The standards of Agile were set out by software engineers for software designers. The creators of the Manifesto for Agile Software Development came up with a mutual comprehension of the issues that engineers faced and the problems that kept development groups from delivering the best product to their clients.
UI/UX design is one of the orders in which Agile methods of working have turned out to be a great deal and more popular. But since Agile was considered as a set of standards to guide software development there has been a debate over how to apply them to UI/UX design.
What Is The Problem?
Some of the problems that software developers face while supporting Agile software development for UI/UX design are:
- Conflicting desires of quality and the final product
- Absence of proper planning and lack of prioritization of user experience
- Unclear about the role and responsibilities of each member of the UX design team
- Considering UX design as less important than development
- The impression that the technical team is less interested in clients’ needs
- Disconnected from daily activities done by the scrum team
To solve all these problems faced by User Experience designers, Google has developed a methodology to make the UI/UX design process simple and quick and still offer the best product.
The 5 phases of Google methodology include Unpack, Sketch, Decide, Prototype and Test.
Stage 1: Unpack
Google’s Sprint procedure is intended to be controlled by teams instead of individuals. That means getting everybody together and ensuring that they’re all moving in a similar direction.

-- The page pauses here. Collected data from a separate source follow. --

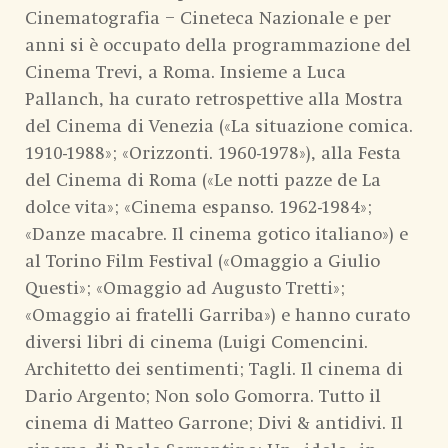
Cinematografia – Cineteca Nazionale e per
anni si è occupato della programmazione del
Cinema Trevi, a Roma. Insieme a Luca
Pallanch, ha curato retrospettive alla Mostra
del Cinema di Venezia («La situazione comica.
1910-1988»; «Orizzonti. 1960-1978»), alla Festa
del Cinema di Roma («Le notti pazze de La
dolce vita»; «Cinema espanso. 1962-1984»;
«Danze macabre. Il cinema gotico italiano») e
al Torino Film Festival («Omaggio a Giulio
Questi»; «Omaggio ad Augusto Tretti»;
«Omaggio ai fratelli Garriba») e hanno curato
diversi libri di cinema (Luigi Comencini.
Architetto dei sentimenti; Tagli. Il cinema di
Dario Argento; Non solo Gomorra. Tutto il
cinema di Matteo Garrone; Divi & antidivi. Il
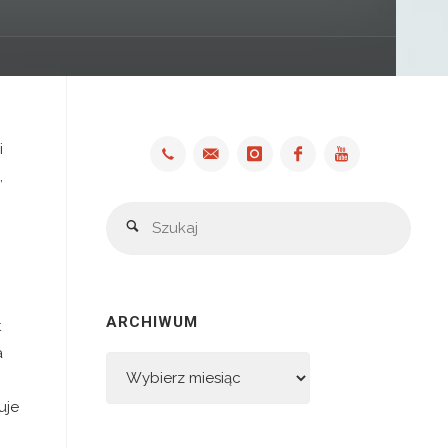
i
,
Szuka
Szukaj
ARCHIWUM
t
a
Archiwum
uje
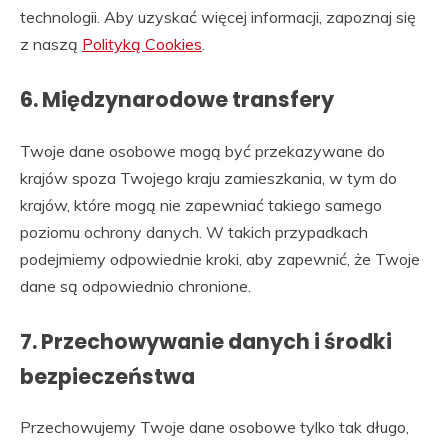
technologii. Aby uzyskać więcej informacji, zapoznaj się
z naszą
Polityką Cookies
.
6. Międzynarodowe transfery
Twoje dane osobowe mogą być przekazywane do
krajów spoza Twojego kraju zamieszkania, w tym do
krajów, które mogą nie zapewniać takiego samego
poziomu ochrony danych. W takich przypadkach
podejmiemy odpowiednie kroki, aby zapewnić, że Twoje
dane są odpowiednio chronione.
7. Przechowywanie danych i środki
bezpieczeństwa
Przechowujemy Twoje dane osobowe tylko tak długo,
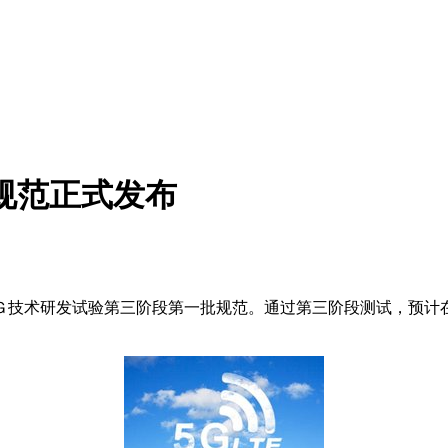
规范正式发布
Ｇ技术研发试验第三阶段第一批规范。通过第三阶段测试，预计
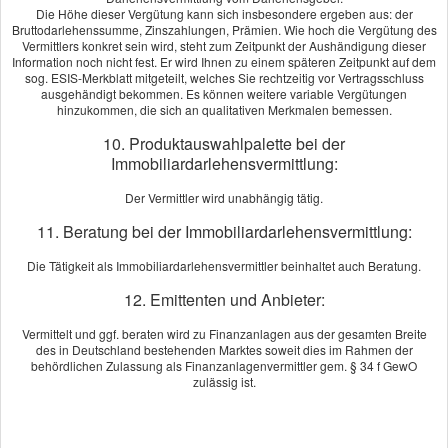
[
mehr
]
Die Höhe dieser Vergütung kann sich insbesondere ergeben aus: der
Bruttodarlehenssumme, Zinszahlungen, Prämien. Wie hoch die Vergütung des
Vermittlers konkret sein wird, steht zum Zeitpunkt der Aushändigung dieser
Susanne Wachsmann-Jesse
aus Berlin
, Gesundheitscoaching
Information noch nicht fest. Er wird Ihnen zu einem späteren Zeitpunkt auf dem
sog. ESIS-Merkblatt mitgeteilt, welches Sie rechtzeitig vor Vertragsschluss
am 16.09.2022:
ausgehändigt bekommen. Es können weitere variable Vergütungen
Herr Zimmermanns konnte für meine speziellen Anforderungen das
hinzukommen, die sich an qualitativen Merkmalen bemessen.
perfekte Produkt ermitteln. Die Zusammenarbeit und der Service
10. Produktauswahlpalette bei der
waren ausgezeichnet, wofür ich mich an dieser Stelle noch einmal
Immobiliardarlehensvermittlung:
herzlich bedanke. Herrn Zimmermanns kompetente Beratung
empfehle ich sehr gerne weiter.
Der Vermittler wird unabhängig tätig.
[
mehr
]
11. Beratung bei der Immobiliardarlehensvermittlung:
Christian Peuker
aus Berlin
, Geschäftsführer
am 13.09.2022:
Die Tätigkeit als Immobiliardarlehensvermittler beinhaltet auch Beratung.
Ich muss sagen, dass ich ohne die Unterstützung von Herrn
12. Emittenten und Anbieter:
Zimmermanns nicht meine Firma hätten gründen können. Sein
Vermittelt und ggf. beraten wird zu Finanzanlagen aus der gesamten Breite
Engagement und Fachkenntnis im Bereich des Versicherungswesen
des in Deutschland bestehenden Marktes soweit dies im Rahmen der
sind hilfreich und wertvoll. Deshalb kann ich ihn nur weiterempfehlen.
behördlichen Zulassung als Finanzanlagenvermittler gem. § 34 f GewO
[
mehr
]
zulässig ist.
Echtheit von Bewertungen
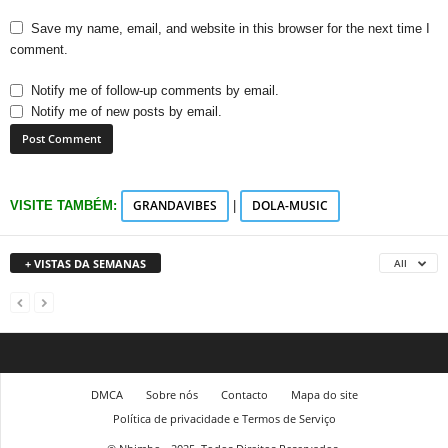
Save my name, email, and website in this browser for the next time I
comment.
Notify me of follow-up comments by email.
Notify me of new posts by email.
GRANDAVIBES
DOLA-MUSIC
VISITE TAMBÉM:
|
+ VISTAS DA SEMANAS
All
DMCA
Sobre nós
Contacto
Mapa do site
Política de privacidade e Termos de Serviço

In the unpacking stage, you unite everybody and unpack all the solutions to the issue inside the team. It can be useful to utilize an external scholar for these meetings, they can then pose the questions important to help individuals focus and ensure that they are understanding and everything properly and without anybody in the team confused about anything related to their work.
The perfect team will incorporate members from every single function and at all levels of the association, for example, sponsors, senior supervisors, designers, developers, advertisers, marketing and sales, customer support, etc.

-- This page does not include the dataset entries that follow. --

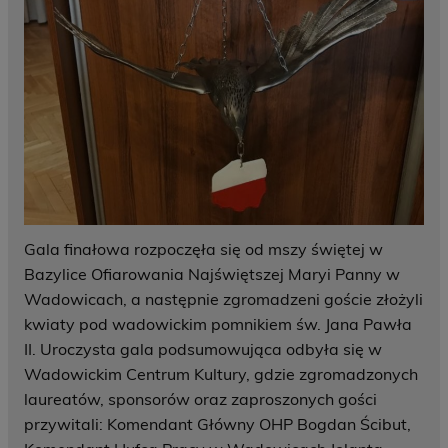
Gala finałowa rozpoczęła się od mszy świętej w
Bazylice Ofiarowania Najświętszej Maryi Panny w
Wadowicach, a następnie zgromadzeni goście złożyli
kwiaty pod wadowickim pomnikiem św. Jana Pawła
II. Uroczysta gala podsumowująca odbyła się w
Wadowickim Centrum Kultury, gdzie zgromadzonych
laureatów, sponsorów oraz zaproszonych gości
przywitali: Komendant Główny OHP Bogdan Ścibut,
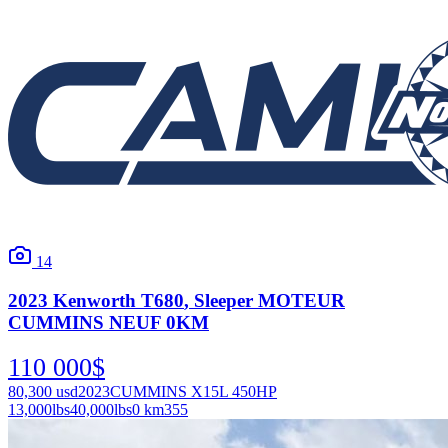
14
2023
Kenworth
T680
, Sleeper MOTEUR
CUMMINS NEUF 0KM
110 000
$
80,300
usd
2023
CUMMINS X15L 450HP
13,000
lbs
40,000
lbs
0 km
355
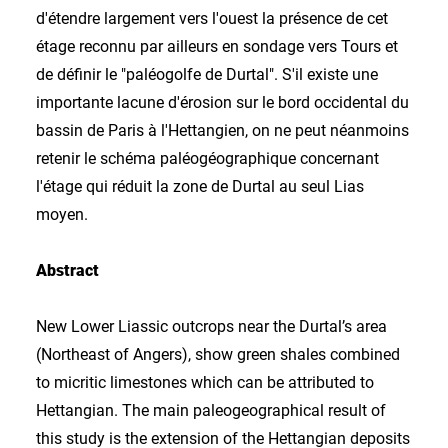
d'étendre largement vers l'ouest la présence de cet
étage reconnu par ailleurs en sondage vers Tours et
de définir le "paléogolfe de Durtal". S'il existe une
importante lacune d'érosion sur le bord occidental du
bassin de Paris à l'Hettangien, on ne peut néanmoins
retenir le schéma paléogéographique concernant
l'étage qui réduit la zone de Durtal au seul Lias
moyen.
Abstract
New Lower Liassic outcrops near the Durtal’s area
(Northeast of Angers), show green shales combined
to micritic limestones which can be attributed to
Hettangian. The main paleogeographical result of
this study is the extension of the Hettangian deposits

You can include various things in your unpack stage such as
- Presentation by senior team members or managers
- Classification and demonstration of problems and possible or available solutions
- Presenting Available Analytical data and competitive reviews
- Details on users or customers problems and proposed solutions for UX design
Stage 2: Sketch
Sketching is considered to be the best option as all the members are not experts in using all the wire-framing tools and if anything changes in the UI/UX design it will not take much of the time to make changes in the sketch.
In stage 2 it’s time to get everything down on paper. When all the team members are on the same page, it’s a great opportunity to split the team members to form different teams and inspire them to begin dealing with the problems. Sketching is an individual effort and everyone in the team is expected to come up with possible solutions for all the problems.

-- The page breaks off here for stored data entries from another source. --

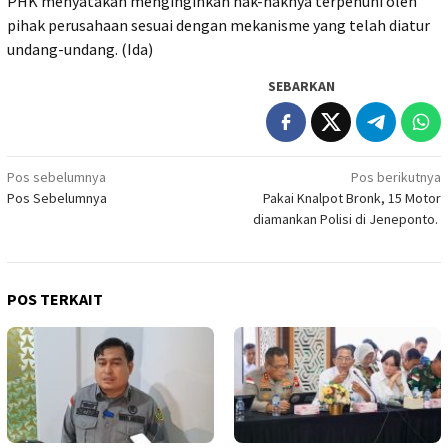
PHK menyatakan menginginkan hak-haknya terpenuhi oleh
pihak perusahaan sesuai dengan mekanisme yang telah diatur
undang-undang. (Ida)
SEBARKAN
Navigasi
Pos sebelumnya
Pos berikutnya
Pos Sebelumnya
Pakai Knalpot Bronk, 15 Motor
pos
diamankan Polisi di Jeneponto.
POS TERKAIT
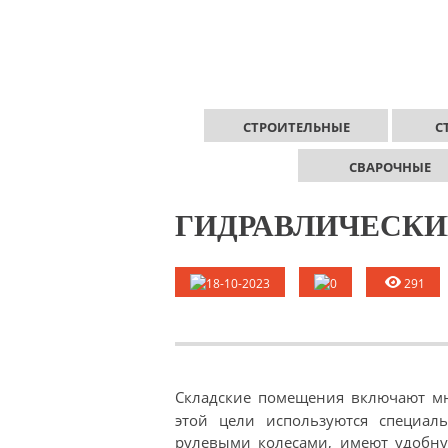
СТРОИТЕЛЬНЫЕ
С
СВАРОЧНЫЕ
ГИДРАВЛИЧЕСКИ
18-10-2023
0
291
Складские помещения включают мн
этой цели используются специа
рулевыми колесами, имеют удобну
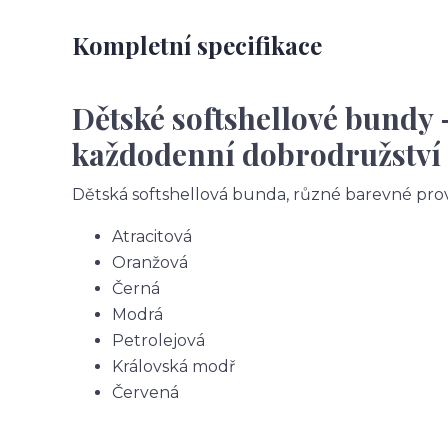
Kompletní specifikace
Dětské softshellové bundy 
každodenní dobrodružství
Dětská softshellová bunda, různé barevné pro
Atracitová
Oranžová
Černá
Modrá
Petrolejová
Královská modř
Červená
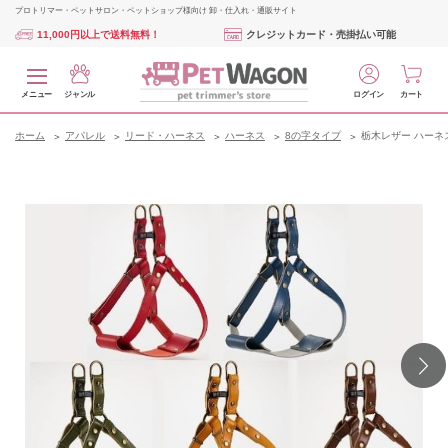
プロトリマー・ペットサロン・ペットショップ様向け 卸・仕入れ・通販サイト
11,000円以上で送料無料！
クレジットカード・売掛払い可能
メニュー
ジャンル
ログイン
カート
ホーム
アパレル
リード・ハーネス
ハーネス
8の字タイプ
栃木レザー ハーネ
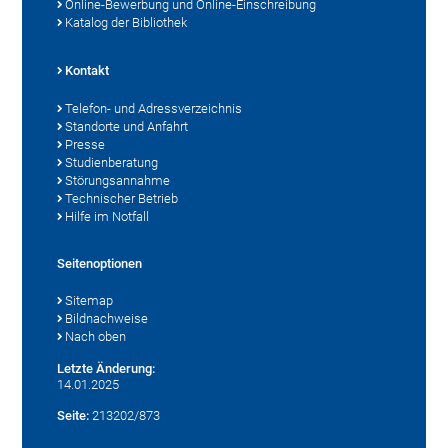
Online-Bewerbung und Online-Einschreibung
Katalog der Bibliothek
Kontakt
Telefon- und Adressverzeichnis
Standorte und Anfahrt
Presse
Studienberatung
Störungsannahme
Technischer Betrieb
Hilfe im Notfall
Seitenoptionen
Sitemap
Bildnachweise
Nach oben
Letzte Änderung:
14.01.2025
Seite:
213202/873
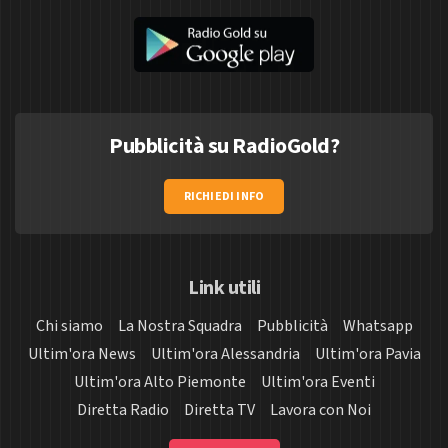
Pubblicità su RadioGold?
RICHIEDI INFO
Link utili
Chi siamo
La Nostra Squadra
Pubblicità
Whatsapp
Ultim'ora News
Ultim'ora Alessandria
Ultim'ora Pavia
Ultim'ora Alto Piemonte
Ultim'ora Eventi
Diretta Radio
Diretta TV
Lavora con Noi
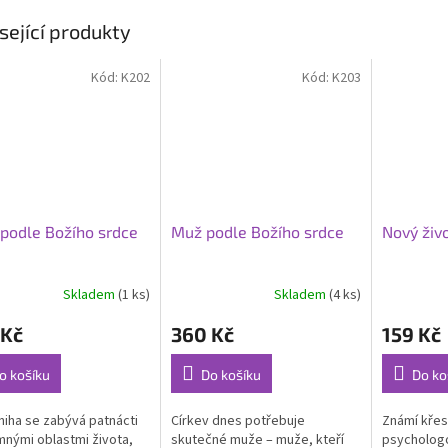
sející produkty
Kód:
K202
Kód:
K203
podle Božího srdce
Muž podle Božího srdce
Nový živo
Skladem
(1 ks)
Skladem
(4 ks)
 Kč
360 Kč
159 Kč
o košíku
Do košíku
Do ko
niha se zabývá patnácti
Církev dnes potřebuje
Známí křes
nými oblastmi života,
skutečné muže – muže, kteří
psychologo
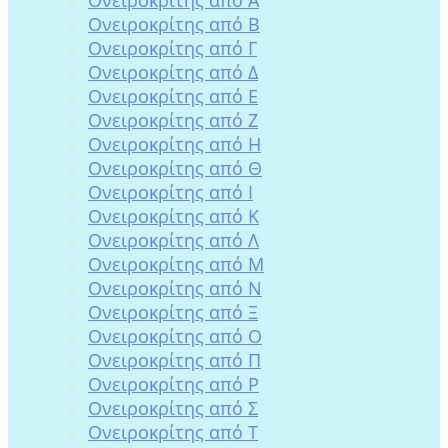
Ονειροκρίτης από Β
Ονειροκρίτης από Γ
Ονειροκρίτης από Δ
Ονειροκρίτης από Ε
Ονειροκρίτης από Ζ
Ονειροκρίτης από Η
Ονειροκρίτης από Θ
Ονειροκρίτης από Ι
Ονειροκρίτης από Κ
Ονειροκρίτης από Λ
Ονειροκρίτης από Μ
Ονειροκρίτης από Ν
Ονειροκρίτης από Ξ
Ονειροκρίτης από Ο
Ονειροκρίτης από Π
Ονειροκρίτης από Ρ
Ονειροκρίτης από Σ
Ονειροκρίτης από Τ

For solving complex issues or problems, you can break up the problem into manageable parts and assign individuals to those parts of the problem rather than assigning them the whole problem to be solved.
As the goal of the sketch is to get as many ideas as possible to deliver the solution. In the case your team is big then all the members in will come up with the ideas. You might need to designate an hour toward the day’s end to select the manageable number of ideas before moving on to the third stage.
Stage 3: Decide
It’s time to converge on a solution. There are many things to be decided then just deciding on which idea will you consider being taken to the prototype phase. You need to decide on how your solutions may conflict with your goals, resources, UX design, abilities, etc.
You can take your decision based on budget, target users, your technology capacity, final business goals. Then you need to do the analysis of each idea you considered and look at the conflicts that it generates and then creating or coming up with an idea to overcome those conflicts.
You need to have a goal when you review ideas. Will you be considering taking a single idea forward to prototyping or you would select the top 5 and take them all forward and decide on which will best suit your client. You need to look at ideas and refine them constantly to eliminate the ideas that are not just going to work in the long run.
Stage 4: Prototype
Make something that is testable. Google prescribes that you utilize Keynote and the accessible formats on Keynotopia to quickly build intelligent models. You can also use any tool as per your requirement. Simply pick one that you can simply use for fast prototyping.
This is the stage where you need to develop a prototype of your product that your clients can test.
In that time, the research team needs to decide the testing timetables and build up the meeting script for that phase.
Stage 5: Test
At this stage, you need to find out what to do next? User experience involves actual users using it. At this stage of your sprint, you can go to some of your testing team and take their feedback as they use the prototype.
All the members of the testing team need to make notes and record what they feel or what was their experience using the prototype. You need to collect the reports from the testing team. This can help you choose what needs to be improved and what can be taken forward towards building the final product.
The Google Design Sprint Process for UX Design Process includes 5 stages. Every stage takes around 1 day to perform (8 hours) and each of the 5 stages takes roughly 40 hours to execute in full.